What a failure looks like

{
  "name": "pii",
  "passed": false,
  "reason": "email address detected in output",
  "latency_ms": 0.22
}

{
  "name": "pii",
  "passed": false,
  "reason": "SSN-shaped string detected in output",
  "latency_ms": 0.18
}

{
  "name": "pii",
  "passed": false,
  "reason": "phone-shaped string detected in output",
  "latency_ms": 0.16
}

Configuration

email
boolean
Enable email address detection. Defaults to true.
ssn
boolean
Enable Social Security Number detection. Defaults to true.
phone
boolean
Enable US phone number detection. Defaults to true.
name
string
Override the gate name recorded in results. Defaults to "pii".
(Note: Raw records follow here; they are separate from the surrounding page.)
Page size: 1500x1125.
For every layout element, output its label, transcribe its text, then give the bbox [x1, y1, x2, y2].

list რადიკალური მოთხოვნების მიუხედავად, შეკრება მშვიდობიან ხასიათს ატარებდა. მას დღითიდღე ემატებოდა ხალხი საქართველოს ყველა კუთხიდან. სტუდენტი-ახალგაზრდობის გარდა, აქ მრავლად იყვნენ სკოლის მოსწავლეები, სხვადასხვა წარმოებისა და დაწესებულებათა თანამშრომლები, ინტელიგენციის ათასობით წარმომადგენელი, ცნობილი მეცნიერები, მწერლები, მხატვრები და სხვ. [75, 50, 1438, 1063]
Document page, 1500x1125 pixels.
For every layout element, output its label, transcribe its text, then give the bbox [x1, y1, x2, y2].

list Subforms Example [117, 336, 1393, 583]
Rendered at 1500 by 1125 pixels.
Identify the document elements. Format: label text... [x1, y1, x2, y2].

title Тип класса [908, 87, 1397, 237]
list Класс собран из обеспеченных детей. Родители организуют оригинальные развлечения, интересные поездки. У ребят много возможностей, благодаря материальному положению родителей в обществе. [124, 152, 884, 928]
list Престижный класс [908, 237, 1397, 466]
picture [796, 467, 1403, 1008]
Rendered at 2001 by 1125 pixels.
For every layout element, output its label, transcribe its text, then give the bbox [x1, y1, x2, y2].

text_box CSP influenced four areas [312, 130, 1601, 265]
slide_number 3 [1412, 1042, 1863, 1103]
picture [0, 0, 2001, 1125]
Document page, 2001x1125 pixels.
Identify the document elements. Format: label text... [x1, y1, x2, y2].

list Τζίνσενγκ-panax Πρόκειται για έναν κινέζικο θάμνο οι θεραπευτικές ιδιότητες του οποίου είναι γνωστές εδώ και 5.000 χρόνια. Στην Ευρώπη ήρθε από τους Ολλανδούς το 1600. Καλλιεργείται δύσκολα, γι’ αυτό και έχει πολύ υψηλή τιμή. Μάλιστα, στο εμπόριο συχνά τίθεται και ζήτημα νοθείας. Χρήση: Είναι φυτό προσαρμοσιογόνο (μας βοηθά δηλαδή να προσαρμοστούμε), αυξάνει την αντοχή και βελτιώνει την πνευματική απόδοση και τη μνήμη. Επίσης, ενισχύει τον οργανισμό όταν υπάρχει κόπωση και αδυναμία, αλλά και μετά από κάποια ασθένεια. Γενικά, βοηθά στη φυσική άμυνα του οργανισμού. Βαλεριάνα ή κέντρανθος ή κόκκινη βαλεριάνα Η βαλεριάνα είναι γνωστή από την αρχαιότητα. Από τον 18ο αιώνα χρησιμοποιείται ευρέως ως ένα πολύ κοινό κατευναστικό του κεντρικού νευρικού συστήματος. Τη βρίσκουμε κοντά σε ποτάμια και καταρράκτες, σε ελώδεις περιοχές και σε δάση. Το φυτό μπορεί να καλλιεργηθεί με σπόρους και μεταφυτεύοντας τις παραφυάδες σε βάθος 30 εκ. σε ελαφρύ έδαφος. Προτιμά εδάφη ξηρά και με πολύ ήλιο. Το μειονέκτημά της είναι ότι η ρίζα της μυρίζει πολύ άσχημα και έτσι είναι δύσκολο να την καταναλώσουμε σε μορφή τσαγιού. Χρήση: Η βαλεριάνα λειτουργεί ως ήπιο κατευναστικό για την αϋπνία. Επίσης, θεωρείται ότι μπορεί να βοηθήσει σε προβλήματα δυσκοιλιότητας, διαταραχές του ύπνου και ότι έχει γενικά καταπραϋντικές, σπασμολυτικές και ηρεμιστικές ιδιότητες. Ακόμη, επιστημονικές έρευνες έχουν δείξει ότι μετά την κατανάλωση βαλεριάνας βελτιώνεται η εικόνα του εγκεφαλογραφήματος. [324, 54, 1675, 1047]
Disabling individual checks

import { createEngine, gates } from "@pecta/core";

const engine = createEngine({
  gates: [
    gates.pii({
      email: true,
      ssn: true,
      phone: false, // phone numbers are expected in this context
    }),
  ],
});
The PII gate uses regex patterns and will produce both false positives and false negatives. It is a best-effort guardrail, not a comprehensive PII scanner. Strings that look like SSNs or phone numbers but are not real personal data will still fail the gate.
Like the filesystem gate, the PII gate scans output recursively and caps traversal at 10,000 nodes. Very large nested outputs beyond that cap are not fully scanned.